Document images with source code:
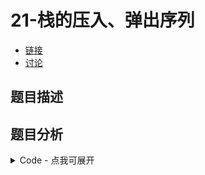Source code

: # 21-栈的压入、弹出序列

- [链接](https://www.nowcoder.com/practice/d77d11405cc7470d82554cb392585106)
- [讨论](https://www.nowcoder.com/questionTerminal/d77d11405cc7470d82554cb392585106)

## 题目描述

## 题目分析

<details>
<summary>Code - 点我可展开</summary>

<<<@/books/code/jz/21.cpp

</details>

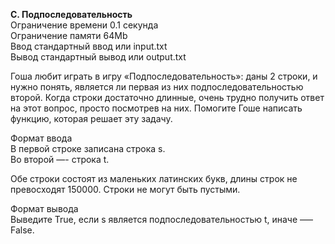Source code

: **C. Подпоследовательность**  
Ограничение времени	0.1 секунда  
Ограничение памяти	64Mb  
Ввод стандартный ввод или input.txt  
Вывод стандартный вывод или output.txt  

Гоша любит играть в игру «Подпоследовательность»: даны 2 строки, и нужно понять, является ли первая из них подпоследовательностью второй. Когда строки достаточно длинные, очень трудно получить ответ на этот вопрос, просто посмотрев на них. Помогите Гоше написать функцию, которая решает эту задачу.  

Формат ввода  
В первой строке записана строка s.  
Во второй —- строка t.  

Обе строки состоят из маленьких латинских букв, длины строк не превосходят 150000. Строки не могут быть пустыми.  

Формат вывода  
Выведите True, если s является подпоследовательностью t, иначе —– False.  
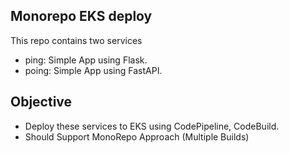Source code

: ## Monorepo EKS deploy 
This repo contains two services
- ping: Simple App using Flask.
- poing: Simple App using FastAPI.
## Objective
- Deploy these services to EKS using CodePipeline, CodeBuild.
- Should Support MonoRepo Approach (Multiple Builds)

◆ YOUR ASSIGNMENT: Transcribe every record above exactly as written, leaving out any pictures.

◆ RESPONSE TO THIS EXERCISE:
Source code

: # 21-栈的压入、弹出序列

- [链接](https://www.nowcoder.com/practice/d77d11405cc7470d82554cb392585106)
- [讨论](https://www.nowcoder.com/questionTerminal/d77d11405cc7470d82554cb392585106)

## 题目描述

## 题目分析

<details>
<summary>Code - 点我可展开</summary>

<<<@/books/code/jz/21.cpp

</details>

Source code

: **C. Подпоследовательность**  
Ограничение времени	0.1 секунда  
Ограничение памяти	64Mb  
Ввод стандартный ввод или input.txt  
Вывод стандартный вывод или output.txt  

Гоша любит играть в игру «Подпоследовательность»: даны 2 строки, и нужно понять, является ли первая из них подпоследовательностью второй. Когда строки достаточно длинные, очень трудно получить ответ на этот вопрос, просто посмотрев на них. Помогите Гоше написать функцию, которая решает эту задачу.  

Формат ввода  
В первой строке записана строка s.  
Во второй —- строка t.  

Обе строки состоят из маленьких латинских букв, длины строк не превосходят 150000. Строки не могут быть пустыми.  

Формат вывода  
Выведите True, если s является подпоследовательностью t, иначе —– False.  
Source code

: ## Monorepo EKS deploy 
This repo contains two services
- ping: Simple App using Flask.
- poing: Simple App using FastAPI.
## Objective
- Deploy these services to EKS using CodePipeline, CodeBuild.
- Should Support MonoRepo Approach (Multiple Builds)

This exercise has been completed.